More than a dozen prominent West Coast, New York and national donors and bundlers — many of them women — said they would never again donate to or fundraise for Gillibrand or would only do so if she ended up as the Democratic presidential nominee…

“I could stay on the phone all afternoon talking about this,” said a Manhattan-based member of the ‘Majority Trust’ of the Democratic Senatorial Campaign Committee, an elite group of top donors, who has donated to Gillibrand in the past. “Let me tell you how strongly I felt about it — I didn’t even vote for her in the recent election. I left it blank.”

“I thought she was duplicitous,” [a Manhattan-based] donor said. “Once the whole thing happened with Al Franken, it was confirmed 1 billion percent that she’s not to be trusted. I think that she hurt the Democratic Party. I think that she hurt the Senate. I think that what she did for women in politics was dreadful.”

I wonder if the heat would be turned up this high on Gillibrand if the Kavanaugh wars hadn’t happened. It was one thing to blow up Senator Al at the height of the #MeToo moment last year, with the Alabama special election and the accusations against Moore as a backdrop. Gillibrand made a calculated gamble: By knifing Franken and calling for his resignation, she could assert herself as the boldest feminist in the coming 2020 field with few repercussions for her party. After all, Franken’s seat in Minnesota would certainly remain in Democratic hands, and ideally the contrast between Democrats policing their own in the Senate and Republicans making excuses for Moore would end up helping Doug Jones in Alabama.
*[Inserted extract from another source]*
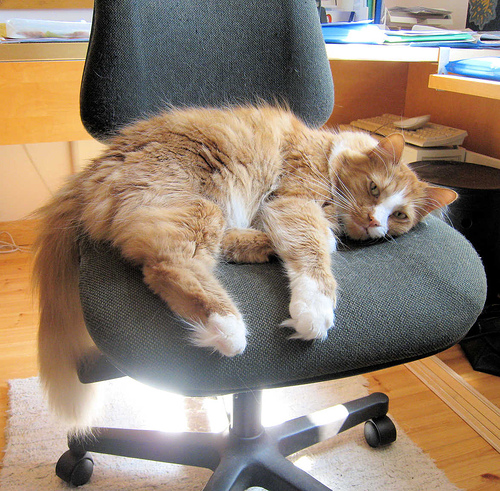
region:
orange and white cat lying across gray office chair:
[72, 6, 485, 356]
It all worked out. Jones won and Franken’s seat did indeed remain blue. In fact, notes Dave Weigel, his successor won with a larger margin and with more total votes on Election Day earlier this month than Franken ever received. If that’s all that had happened in the year since Franken was pushed out, Franken fanboys would be annoyed with Gillibrand but at least there’d be no obvious partisan double standards to really embitter them.
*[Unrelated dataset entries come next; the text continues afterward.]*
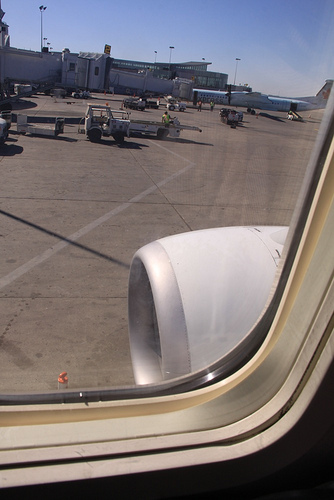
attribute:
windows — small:
[202, 94, 227, 98]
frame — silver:
[129, 252, 183, 382]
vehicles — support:
[118, 88, 163, 113]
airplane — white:
[185, 74, 318, 114]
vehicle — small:
[85, 102, 131, 147]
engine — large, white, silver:
[104, 196, 295, 407]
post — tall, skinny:
[38, 2, 48, 51]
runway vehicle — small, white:
[79, 98, 138, 152]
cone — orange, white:
[58, 370, 69, 389]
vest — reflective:
[160, 112, 170, 123]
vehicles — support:
[120, 91, 193, 122]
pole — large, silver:
[30, 13, 59, 59]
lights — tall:
[38, 4, 45, 53]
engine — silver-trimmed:
[125, 223, 288, 381]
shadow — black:
[0, 207, 131, 270]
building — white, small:
[35, 35, 154, 125]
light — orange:
[105, 103, 112, 109]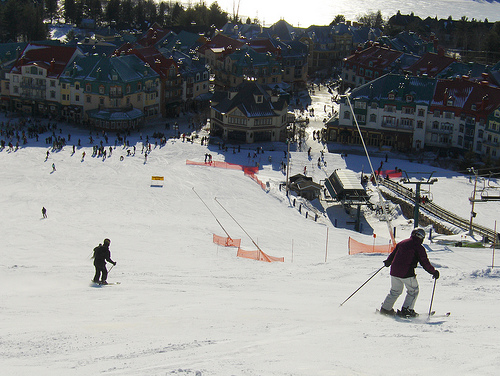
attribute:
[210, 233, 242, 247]
netting — orange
But Kavanaugh happened. Christine Blasey Ford came forward, followed by Deborah Ramirez. (If you find Avenatti-approved Julie Swetnick credible, include her here too.) The nominee deserves due process, Republicans howled — and it paid off with a Supreme Court seat. Whereas Franken was shoved towards the exit by Gillibrand and others without so much as a committee hearing into the accusations against him. No witness testimony, no consideration of penalties like censure short of expulsion. He had to be sacrificed to show that the Democratic Party “believes all women” or whatever. Even though they palpably don’t.

You can try to distinguish the two cases. Franken had no fewer than eight accusers, four of whom were named and none of whom alleged anything so outlandish as to make them seem dubious like Swetnick did. At a certain number, you might argue, the burden of proof shifts. But you know what Franken-ites will say: He never got a chance to meet that burden of proof in a formal setting. Gillibrand and other Democratic women were too eager to make an example of him before the Senate Ethics Committee got to work. And although Franken had more accusers than Kavanaugh did, all of them consistent in alleging a pattern of behavior, it’s also true that nothing Franken was accused of was as grievous as what Kavanaugh was charged with by Ford.

In the end, though, Gillibrand may have done her party a favor. Getting Franken to quit was the quickest, cleanest way for the matter to end for Democrats. If the same pressure hadn’t been applied, Franken might have fought on and forced his colleagues to take a formal stance on his guilt. How would Elizabeth Warren, Cory Booker, Kamala Harris, and other 2020 hopefuls have handled it if Franken’s accusers had all testified and all seemed credible? Who among them wants to be the liberal to cast a vote that says serial ass-grabbing, while inappropriate, just isn’t serious enough to justify expulsion from the Senate? That’s a defensible position — but not one the Party Of Women would be eager to defend.

Oh, by the way: In case you’ve forgotten, Gillibrand is an egregious hypocrite about what is and isn’t acceptable behavior towards women among the Democratic politicians she knows. She might be reminded of that in the primary, I think.